Come giornalisti «non bisogna arrivare il giorno dopo» le morti sul lavoro, ma promuovere «una grande campagna nazionale per capire le ragioni per le quali si muore: la catena degli appalti, dei subappalti, la fretta, la velocità, la cancellazione della dignità e dei diritti». Lo ha detto il presidente della Federazione nazionale della Stampa italiana, Giuseppe Giulietti, intervenendo a Firenze al convegno dal titolo 'Le morti sul lavoro: una tragedia dimenticata', organizzato dall'Ordine regionale.
«Per questa ragione – ha annunciato Giulietti – con l'Ordine nazionale, la Fnsi, l'Ordine regionale e l'Associazione regionale di Stampa, pensiamo di proporre un grande incontro qui in Toscana che metta assieme giornalisti, familiari delle vittime, medici, ricercatori, delegati alla sicurezza per mettere a punto una strategia mediatica.

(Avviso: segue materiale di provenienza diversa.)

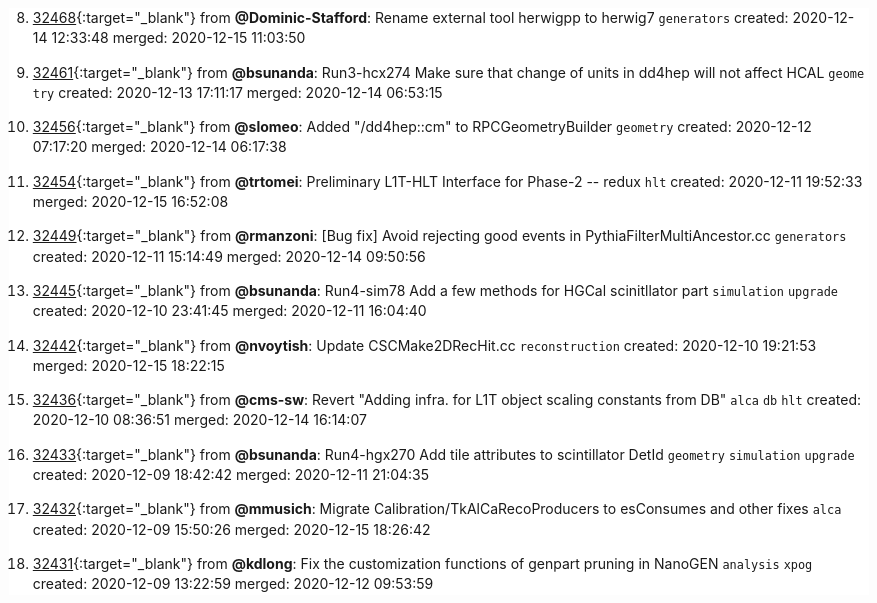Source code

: 

8. [32468](http://github.com/cms-sw/cmssw/pull/32468){:target="_blank"}  from **@Dominic-Stafford**: Rename external tool herwigpp to herwig7 `generators`  created: 2020-12-14 12:33:48 merged: 2020-12-15 11:03:50



9. [32461](http://github.com/cms-sw/cmssw/pull/32461){:target="_blank"}  from **@bsunanda**: Run3-hcx274 Make sure that change of units in dd4hep will not affect HCAL `geometry`  created: 2020-12-13 17:11:17 merged: 2020-12-14 06:53:15



10. [32456](http://github.com/cms-sw/cmssw/pull/32456){:target="_blank"}  from **@slomeo**: Added "/dd4hep::cm" to RPCGeometryBuilder `geometry`  created: 2020-12-12 07:17:20 merged: 2020-12-14 06:17:38



11. [32454](http://github.com/cms-sw/cmssw/pull/32454){:target="_blank"}  from **@trtomei**: Preliminary L1T-HLT Interface for Phase-2 -- redux `hlt`  created: 2020-12-11 19:52:33 merged: 2020-12-15 16:52:08



12. [32449](http://github.com/cms-sw/cmssw/pull/32449){:target="_blank"}  from **@rmanzoni**: [Bug fix] Avoid rejecting good events in PythiaFilterMultiAncestor.cc `generators`  created: 2020-12-11 15:14:49 merged: 2020-12-14 09:50:56



13. [32445](http://github.com/cms-sw/cmssw/pull/32445){:target="_blank"}  from **@bsunanda**: Run4-sim78 Add a few methods for HGCal scinitllator part `simulation`  `upgrade`  created: 2020-12-10 23:41:45 merged: 2020-12-11 16:04:40



14. [32442](http://github.com/cms-sw/cmssw/pull/32442){:target="_blank"}  from **@nvoytish**: Update CSCMake2DRecHit.cc `reconstruction`  created: 2020-12-10 19:21:53 merged: 2020-12-15 18:22:15



15. [32436](http://github.com/cms-sw/cmssw/pull/32436){:target="_blank"}  from **@cms-sw**: Revert "Adding infra. for L1T object scaling constants from DB" `alca`  `db`  `hlt`  created: 2020-12-10 08:36:51 merged: 2020-12-14 16:14:07



16. [32433](http://github.com/cms-sw/cmssw/pull/32433){:target="_blank"}  from **@bsunanda**: Run4-hgx270 Add tile attributes to scintillator DetId `geometry`  `simulation`  `upgrade`  created: 2020-12-09 18:42:42 merged: 2020-12-11 21:04:35



17. [32432](http://github.com/cms-sw/cmssw/pull/32432){:target="_blank"}  from **@mmusich**: Migrate Calibration/TkAlCaRecoProducers to esConsumes and other fixes `alca`  created: 2020-12-09 15:50:26 merged: 2020-12-15 18:26:42



18. [32431](http://github.com/cms-sw/cmssw/pull/32431){:target="_blank"}  from **@kdlong**: Fix the customization functions of genpart pruning in NanoGEN `analysis`  `xpog`  created: 2020-12-09 13:22:59 merged: 2020-12-12 09:53:59


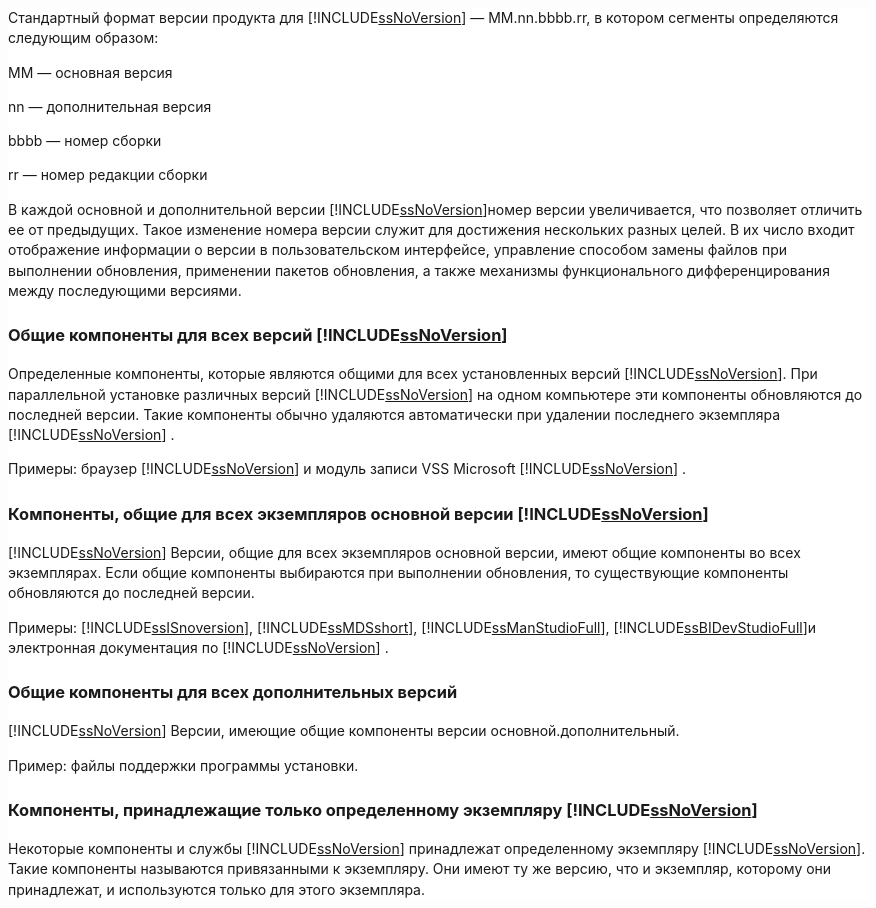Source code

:  Стандартный формат версии продукта для [!INCLUDE[ssNoVersion](../../includes/ssnoversion-md.md)] — MM.nn.bbbb.rr, в котором сегменты определяются следующим образом:  
  
 MM — основная версия  
  
 nn — дополнительная версия  
  
 bbbb — номер сборки  
  
 rr — номер редакции сборки  
  
 В каждой основной и дополнительной версии [!INCLUDE[ssNoVersion](../../includes/ssnoversion-md.md)]номер версии увеличивается, что позволяет отличить ее от предыдущих. Такое изменение номера версии служит для достижения нескольких разных целей. В их число входит отображение информации о версии в пользовательском интерфейсе, управление способом замены файлов при выполнении обновления, применении пакетов обновления, а также механизмы функционального дифференцирования между последующими версиями.  
  
### <a name="components-shared-by-all-versions-of-includessnoversionincludesssnoversion-mdmd"></a>Общие компоненты для всех версий [!INCLUDE[ssNoVersion](../../includes/ssnoversion-md.md)]  
 Определенные компоненты, которые являются общими для всех установленных версий [!INCLUDE[ssNoVersion](../../includes/ssnoversion-md.md)]. При параллельной установке различных версий [!INCLUDE[ssNoVersion](../../includes/ssnoversion-md.md)] на одном компьютере эти компоненты обновляются до последней версии. Такие компоненты обычно удаляются автоматически при удалении последнего экземпляра [!INCLUDE[ssNoVersion](../../includes/ssnoversion-md.md)] .  
  
 Примеры: браузер [!INCLUDE[ssNoVersion](../../includes/ssnoversion-md.md)] и модуль записи VSS Microsoft [!INCLUDE[ssNoVersion](../../includes/ssnoversion-md.md)] .  
  
### <a name="components-shared-across-all-instances-of-the-same-major-version-of-includessnoversionincludesssnoversion-mdmd"></a>Компоненты, общие для всех экземпляров основной версии [!INCLUDE[ssNoVersion](../../includes/ssnoversion-md.md)]  
 [!INCLUDE[ssNoVersion](../../includes/ssnoversion-md.md)] Версии, общие для всех экземпляров основной версии, имеют общие компоненты во всех экземплярах. Если общие компоненты выбираются при выполнении обновления, то существующие компоненты обновляются до последней версии.  
  
 Примеры: [!INCLUDE[ssISnoversion](../../includes/ssisnoversion-md.md)], [!INCLUDE[ssMDSshort](../../includes/ssmdsshort-md.md)], [!INCLUDE[ssManStudioFull](../../includes/ssmanstudiofull-md.md)], [!INCLUDE[ssBIDevStudioFull](../../includes/ssbidevstudiofull-md.md)]и электронная документация по [!INCLUDE[ssNoVersion](../../includes/ssnoversion-md.md)] .  
  
### <a name="components-shared-across-minor-versions"></a>Общие компоненты для всех дополнительных версий  
 [!INCLUDE[ssNoVersion](../../includes/ssnoversion-md.md)] Версии, имеющие общие компоненты версии основной.дополнительный.  
  
 Пример: файлы поддержки программы установки.  
  
### <a name="components-specific-to-an-instance-of-includessnoversionincludesssnoversion-mdmd"></a>Компоненты, принадлежащие только определенному экземпляру [!INCLUDE[ssNoVersion](../../includes/ssnoversion-md.md)]  
 Некоторые компоненты и службы [!INCLUDE[ssNoVersion](../../includes/ssnoversion-md.md)] принадлежат определенному экземпляру [!INCLUDE[ssNoVersion](../../includes/ssnoversion-md.md)]. Такие компоненты называются привязанными к экземпляру. Они имеют ту же версию, что и экземпляр, которому они принадлежат, и используются только для этого экземпляра.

Spesso chiediamo la 'scorta mediatica' per i cronisti minacciati: è il caso di dare la 'scorta mediatica' ai tanti che escono la mattina e rischiano di non tornare a casa perché muoiono di lavoro».
Il presidente della Fnsi ha anche lodato la Testata giornalistica regionale e le sedi regionali della Rai «che hanno promosso già tre settimane contro le morti sul lavoro: vorrei che la Rai diventasse un'agenzia pubblica contro le morti sul lavoro, e creasse un osservatorio permanente sui temi della prevenzione», ha auspicato.
A proposito dei tagli ai dorsi locali del Corriere della Sera, annunciati nei giorni scorsi da Rcs, Giulietti ha poi osservato: «È inutile continuare a parlare di qualità dell'informazione da parte degli editori e continuare a tagliare sul lavoro, negare la qualità, volere sempre meno giornalisti e sempre meno giornalisti con i contratti e con i diritti».
Giornalisti senza contratto e senza diritti che, ha concluso il presidente della Fnsi, «sono anche senza libertà, e questo danneggia i cittadini che hanno diritto ad essere informati correttamente. La Federazione della Stampa col segretario Lorusso e l'Ordine nazionale dei giornalisti sono dalla parte che colleghi che hanno scioperato per difendere i propri diritti».